What was missing? The leap from “just remembering” to “acting and orchestrating.”
This is the transition from an LLM to an agentic system, basically an LLM empowered with tools, context, and autonomy.
What makes a system agentic?
Agentic systems provide an LLM with a set of external tools and access to dynamic context, empowering the model to determine when and how to use those tools as it works to solve a task. In other words, the LLM is no longer just a passive generator of text; it is augmented with the capacity to:
Retrieve information (for example, searching the web or querying a database)
Invoke services or APIs (such as calling a weather service, sending an email, or running a calculation)
Maintain longer context or memory (by storing and recalling conversation history or relevant documents as needed)
Crucially, the agent decides which tool to use and when, based on the problem it’s trying to solve. This adaptability, the ability to choose and sequence actions appropriately, is central to agentic systems. Think back to our librarian: an agentic assistant is like one who, realizing a gap in their knowledge, says, “Let me check the latest report,” then uses a tool to fetch that report before answering.
Early experiments in this direction (like Auto-GPT and BabyAGI in 2023) showcased how an LLM could loop through planning steps, call tools such as web browsers or Python scripts, and iteratively refine its approach to achieve a user-defined goal. These projects were rough prototypes, but they demonstrated the tantalizing potential of AI that isn’t just static, but interactive and adaptive.
Around the same time, mainstream AI assistants began integrating tool use at scale:
ChatGPT introduced plugins and web browsing, allowing it to fetch up-to-date info and interact with third-party services.
Voice assistants started embedding LLMs to better understand and execute requests via APIs.
The industry began moving from simple “chatbots” to true AI agents.

====

_WHAT IS EXPECTED_:
Continue the text on the shift from LLMs to agentic systems, picking up right after its last sentence. The listing that comes next is separate material, not part of the text on agentic systems.

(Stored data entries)
====

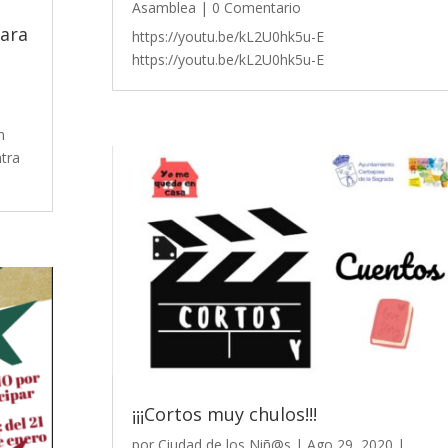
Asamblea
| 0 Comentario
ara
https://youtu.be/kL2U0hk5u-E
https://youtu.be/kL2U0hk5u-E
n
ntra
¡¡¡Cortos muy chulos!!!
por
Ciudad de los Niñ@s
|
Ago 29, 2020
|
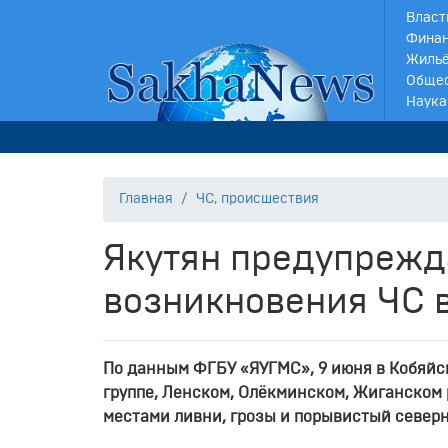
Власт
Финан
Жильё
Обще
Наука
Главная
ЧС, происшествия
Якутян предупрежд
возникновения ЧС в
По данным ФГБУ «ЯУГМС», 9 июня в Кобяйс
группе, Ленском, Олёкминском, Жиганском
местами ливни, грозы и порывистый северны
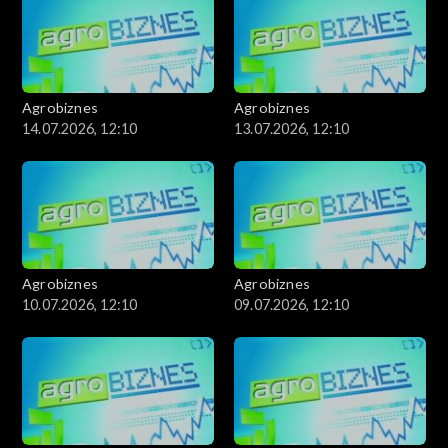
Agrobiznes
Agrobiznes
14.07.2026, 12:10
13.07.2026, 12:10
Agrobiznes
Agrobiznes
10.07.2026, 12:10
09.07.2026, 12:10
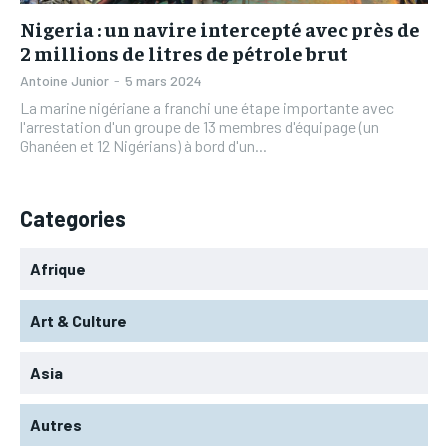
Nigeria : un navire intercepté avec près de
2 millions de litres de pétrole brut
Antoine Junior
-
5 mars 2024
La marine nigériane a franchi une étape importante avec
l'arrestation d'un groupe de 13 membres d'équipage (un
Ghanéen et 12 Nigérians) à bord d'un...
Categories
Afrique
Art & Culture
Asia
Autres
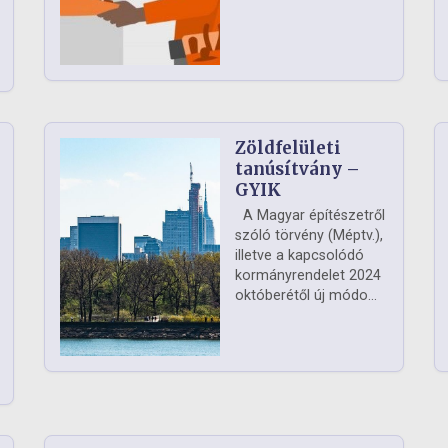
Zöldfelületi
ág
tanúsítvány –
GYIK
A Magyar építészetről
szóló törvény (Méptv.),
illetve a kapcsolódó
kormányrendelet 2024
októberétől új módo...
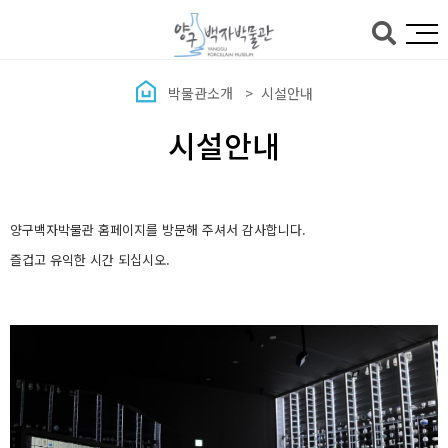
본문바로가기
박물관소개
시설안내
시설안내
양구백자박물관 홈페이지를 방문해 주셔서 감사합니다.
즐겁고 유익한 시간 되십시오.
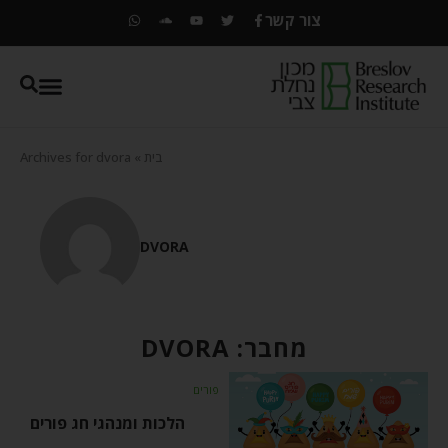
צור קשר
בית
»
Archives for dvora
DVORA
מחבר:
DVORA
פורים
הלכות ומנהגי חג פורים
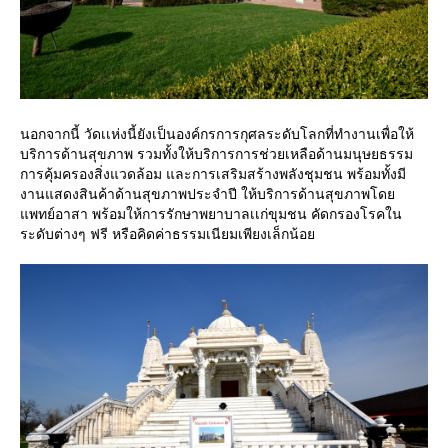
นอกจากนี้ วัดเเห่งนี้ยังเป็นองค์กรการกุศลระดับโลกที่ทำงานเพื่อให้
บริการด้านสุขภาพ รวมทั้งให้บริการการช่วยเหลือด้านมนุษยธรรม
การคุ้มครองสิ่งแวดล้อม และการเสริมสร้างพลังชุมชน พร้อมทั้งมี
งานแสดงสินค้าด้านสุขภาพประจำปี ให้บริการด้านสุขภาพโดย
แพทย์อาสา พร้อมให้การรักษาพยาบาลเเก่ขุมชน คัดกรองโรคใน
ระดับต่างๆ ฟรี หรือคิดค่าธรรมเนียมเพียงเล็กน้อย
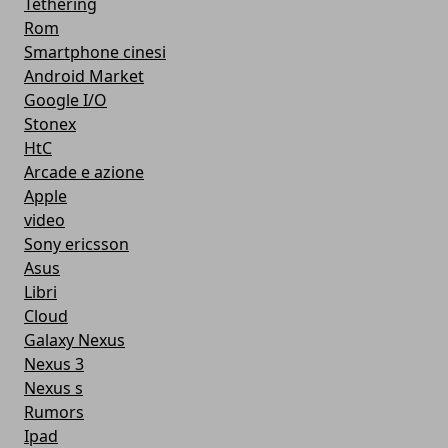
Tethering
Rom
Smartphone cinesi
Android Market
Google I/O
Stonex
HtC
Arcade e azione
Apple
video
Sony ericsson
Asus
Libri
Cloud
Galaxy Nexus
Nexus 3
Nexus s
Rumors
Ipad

====

_FINAL ANSWER_:
Limitations of agents
Giving an AI agent tools and context wasn’t a fix-all solution. Each new integration, whether connecting an LLM to a database, a cloud service, or a file system, still required custom code, careful prompt engineering, and special handling for security. For every new “ability,” you often had to build a new integration from scratch.
This approach doesn’t scale:
Developers found it difficult to scale truly connected systems when every data source needed a custom integration.
The proliferation of bespoke tools led to fragile systems, where one tool’s output might not be formatted as the LLM expects, causing errors or misinterpretations.
The field needed a universal, open, secure protocol to connect any tool, data source, or resource and allow agentic systems to truly scale.
This is exactly why the Model Context Protocol (MCP) was created. MCP is the open standard designed to connect AI agents to the world of tools and data, securely, flexibly, and at scale.
A common question at this point is mcp vs agentic ai. The two aren't competing ideas. Agentic AI defines what the system can do, while MCP defines how it connects to the tools and data that make those capabilities possible.
Case study: The medical AI assistant
Dr. Lee uses an AI assistant to help with patient diagnosis.
Initial version: The assistant is powered only by a standalone LLM. Dr. Lee asks about patient symptoms and receives advice based on general medical knowledge. But when Dr. Lee mentions recent lab results, the assistant cannot access or recall them. It can only give general information, sometimes making plausible but inaccurate guesses.
Agentic upgrade: The AI is enhanced to access patient records and current lab databases. When Dr. Lee asks for a diagnosis, the agent retrieves the patient’s latest test results, considers recent medical history, and cross-references current treatment guidelines. It provides a diagnosis grounded in up-to-date, patient-specific data and can even schedule follow-up appointments by interfacing with the clinic’s calendar system.
Questions
What specific problems did the agentic upgrade solve that the standalone LLM could not?
What risks remain if the agentic system’s integrations are brittle or insecure?